** Short problem **
Please answer these questions from the Library of Congress priorities text below.
(a) What does the text give as the first priority of the Library of Congress?
(b) What sets the Library of Congress apart from every other library in the world?
(c) The text describes the institution as being, in many respects, which two things?

** Page excerpt **
......

The Library's mission is to make its resources available and useful to the Congress and the American people and to sustain and preserve a universal collection of knowledge and creativity for future generations.
1. THE FIRST PRIORITY of the Library of Congress is to make knowledge and creativity available to the United States Congress.
The Congress is the lawmaking body of the United States. As the repository of a universal collection of human knowledge and the creative work of the American people, the Library has the primary mission to make this material available and to identify, analyze and synthesize the information it contains to make it useful to the lawmakers who are the elected representatives of the American people.
2. THE SECOND PRIORITY of the Library of Congress is to acquire, organize, preserve, secure and sustain for the present and future use of the Congress and the nation:
The collections must continue to be comprehensive in order to keep pace with the rapid proliferation of information. The Library of Congress is the only library in the world that collects universally. If this time-honored tradition is diminished then the Federal government and the American free enterprise system will be the poorer for it.
3. THE THIRD PRIORITY of the Library of Congress is to make its collections maximally accessible to (in order of priority)
It is unprecedented in human history -- and a uniquely American offer -- to open public access to an institution that is in many respects the working library of a government and a de facto national library.

......

** Extracted records **

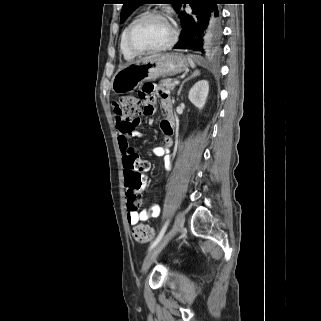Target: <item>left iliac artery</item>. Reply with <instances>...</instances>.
Instances as JSON below:
<instances>
[{"mask_svg": "<svg viewBox=\"0 0 321 321\" xmlns=\"http://www.w3.org/2000/svg\"><path fill=\"white\" fill-rule=\"evenodd\" d=\"M167 226H168V221L164 224V226L162 227L159 235L154 240V242L150 245L148 251H150L153 247H155L160 242V240L163 238V236H164V234L166 232Z\"/></svg>", "mask_w": 321, "mask_h": 321, "instance_id": "44dca946", "label": "left iliac artery"}]
</instances>
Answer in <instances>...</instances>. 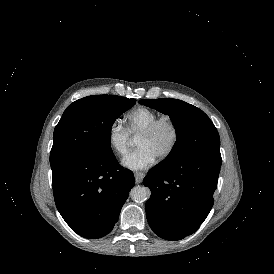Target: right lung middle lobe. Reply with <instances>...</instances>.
Segmentation results:
<instances>
[{
    "mask_svg": "<svg viewBox=\"0 0 274 274\" xmlns=\"http://www.w3.org/2000/svg\"><path fill=\"white\" fill-rule=\"evenodd\" d=\"M135 101L114 95H95L73 102L55 127L50 164L73 157L113 154L110 146L112 125Z\"/></svg>",
    "mask_w": 274,
    "mask_h": 274,
    "instance_id": "right-lung-middle-lobe-1",
    "label": "right lung middle lobe"
}]
</instances>
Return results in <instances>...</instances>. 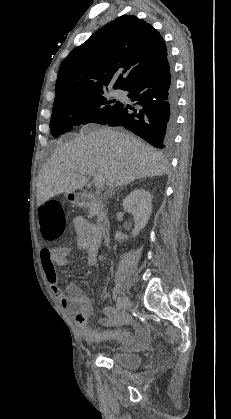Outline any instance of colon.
Segmentation results:
<instances>
[{"label":"colon","mask_w":231,"mask_h":419,"mask_svg":"<svg viewBox=\"0 0 231 419\" xmlns=\"http://www.w3.org/2000/svg\"><path fill=\"white\" fill-rule=\"evenodd\" d=\"M41 225L48 240H54L65 227V214L59 203H44L40 209Z\"/></svg>","instance_id":"5ec220e1"}]
</instances>
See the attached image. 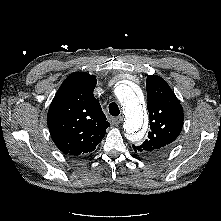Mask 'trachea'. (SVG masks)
<instances>
[{"mask_svg": "<svg viewBox=\"0 0 221 221\" xmlns=\"http://www.w3.org/2000/svg\"><path fill=\"white\" fill-rule=\"evenodd\" d=\"M109 113L112 116H118L120 114L119 107L116 103L112 102L109 104Z\"/></svg>", "mask_w": 221, "mask_h": 221, "instance_id": "1", "label": "trachea"}]
</instances>
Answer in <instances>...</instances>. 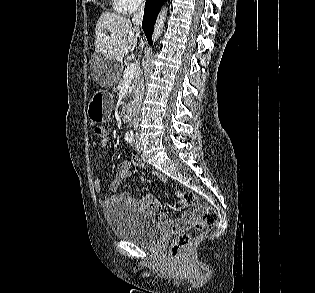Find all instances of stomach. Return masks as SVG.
Returning a JSON list of instances; mask_svg holds the SVG:
<instances>
[{"instance_id":"stomach-1","label":"stomach","mask_w":315,"mask_h":293,"mask_svg":"<svg viewBox=\"0 0 315 293\" xmlns=\"http://www.w3.org/2000/svg\"><path fill=\"white\" fill-rule=\"evenodd\" d=\"M113 96L105 91L96 92L89 102L87 113L94 123L105 122L111 114Z\"/></svg>"}]
</instances>
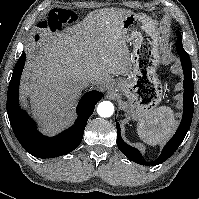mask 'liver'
Masks as SVG:
<instances>
[{
    "mask_svg": "<svg viewBox=\"0 0 199 199\" xmlns=\"http://www.w3.org/2000/svg\"><path fill=\"white\" fill-rule=\"evenodd\" d=\"M131 13L118 8L94 10L28 52L24 89L37 119L49 125L62 121L86 87L87 77L96 78L95 85L103 87L111 82L110 75L131 72L122 31V22Z\"/></svg>",
    "mask_w": 199,
    "mask_h": 199,
    "instance_id": "1",
    "label": "liver"
}]
</instances>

......

** Answer to the problem **
(a) To make knowledge and creativity available to the United States Congress.
(b) It is the only library in the world that collects universally.
(c) The working library of a government and a de facto national library.